Pretty pictures, shallow ponds

NeillWright

EASY on the eye? Glowing in the Night, a 2018 work in acrylic on canvas by Neill Wright. Photograph courtesy Everard Read Gallery.

THERE’S SOMETHING INTRINSICALLY engaging and satisfying about saturated colours painted with a flat sense of accuracy, but there’s also something deadening about this approach to art-making. The more you look at the paintings in acrylic on canvas by Neill Wright in his show at the Everard Read Gallery, the more your sense of ‘wow’ turns into a yawn.

The problem, it seems, has to do with the lack of tonal contrast in these works which places every element of the paintings onto the same plane, and gives it the same emphasis. What happens is they become easy to look at, so easy, in fact that you find yourself not looking, but glossing blurredly over them, instead. Is this art? Or is this the kind of decoration you might anticipate in a doctor’s waiting room rather than any space that takes art at more than just face value.
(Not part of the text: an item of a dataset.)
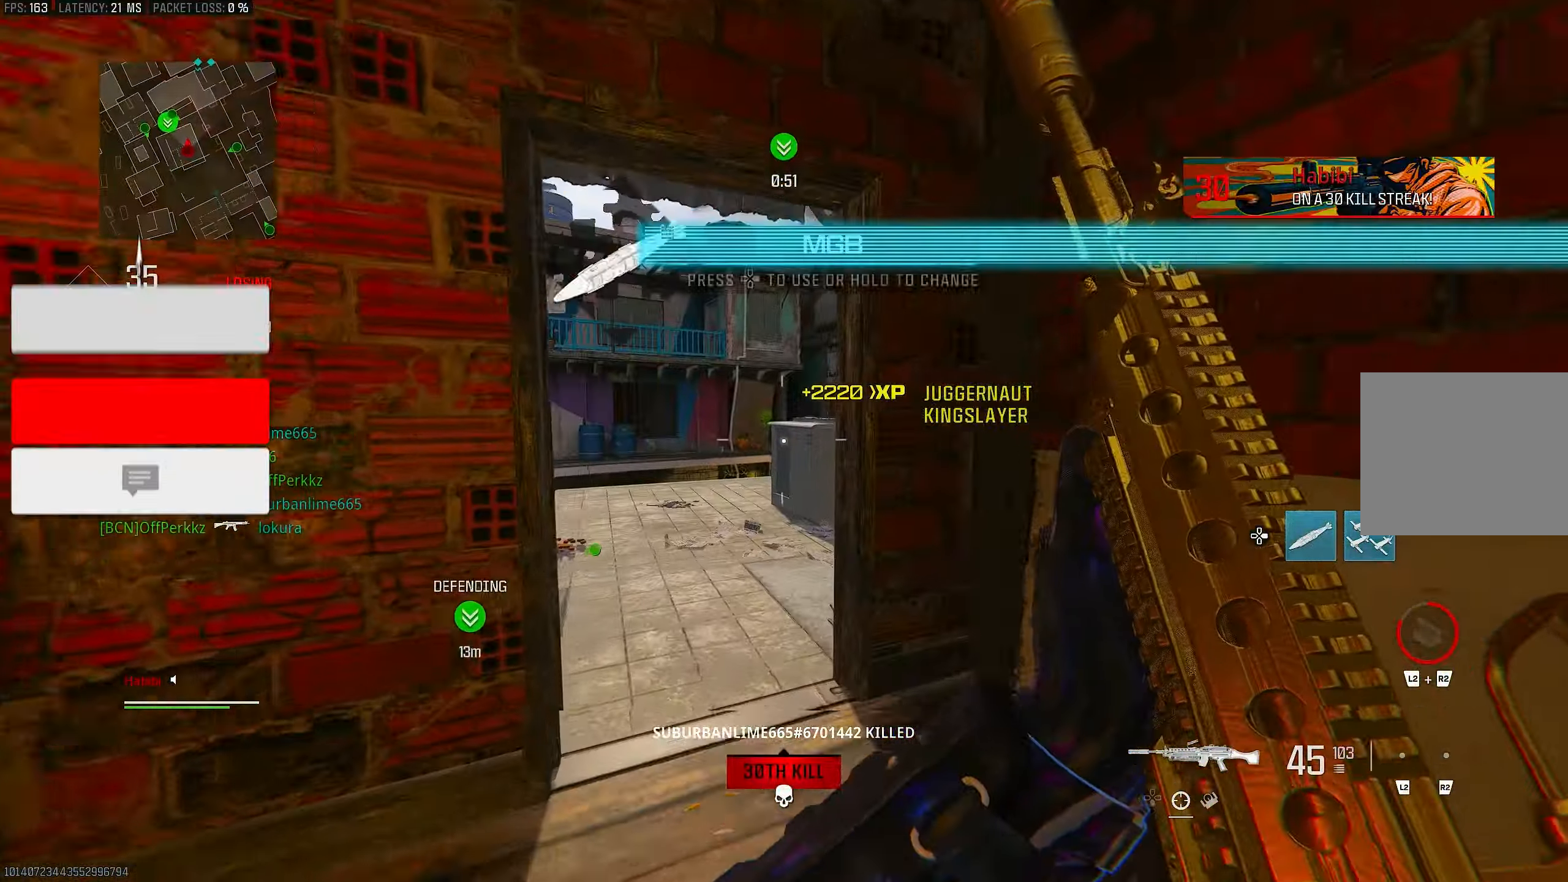
{"buttons": ["R3"], "left_stick": "up-left", "right_stick": "center", "events": [[83, "L3", "up"], [83, "right_stick", "center"], [483, "R3", "down"]]}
The exhibition is not only painterly – there are some retro-feeling works on wood reflecting giant bottle tops and offering cynical reflections on commercial advertising miens and gestures. Think the Pop Artists of the 1950s in America and their slick take on commercialism and comics and you might understand what Wright is getting at here.

When you reach his bronze works, those that represent bitten-into giant apples in a manner that completely overrides the intrinsic qualities of the medium, you might recall the 1970s fad which saw apple cores of highly burnished wood as a hip ornament. But when the flesh of said apple is lemon yellow and its skin is bright blue, and as a work it is called Invoking the Fever Dream, you know that something different is at play here. It’s not completely clear what, however.

Arguably, the lowest point in this exhibition is an installation, which you will discover as you amble through the several rooms which contain this show. It’s a faux water pond kind of situation, where there are large drops of pink and orange suspended from the roof, industrial faux grass on sheets of shiny black acrylic plastic and a ‘do not touch’ sign that completes this work. This element feels so obnoxiously precious and poorly thought through in the context of this show, that it’s better left alone.

While the work may be easily sellable – though at over R30 000 a pop for most of the acrylic pieces, it feels a tad costly – there’s a question in this show which needs to be posed to the decision makers behind it. Wright is clearly an artist invested in a very particular approach to his work. Does it fit an understanding of the kind of great art that this gallery is known for, or is this about the shiny things that attract people and get them to pay money?

  • Blizzard Head by Neill Wright is at Everard Read Gallery, Rosebank, Johannesburg, until August 25. 011 788 4805.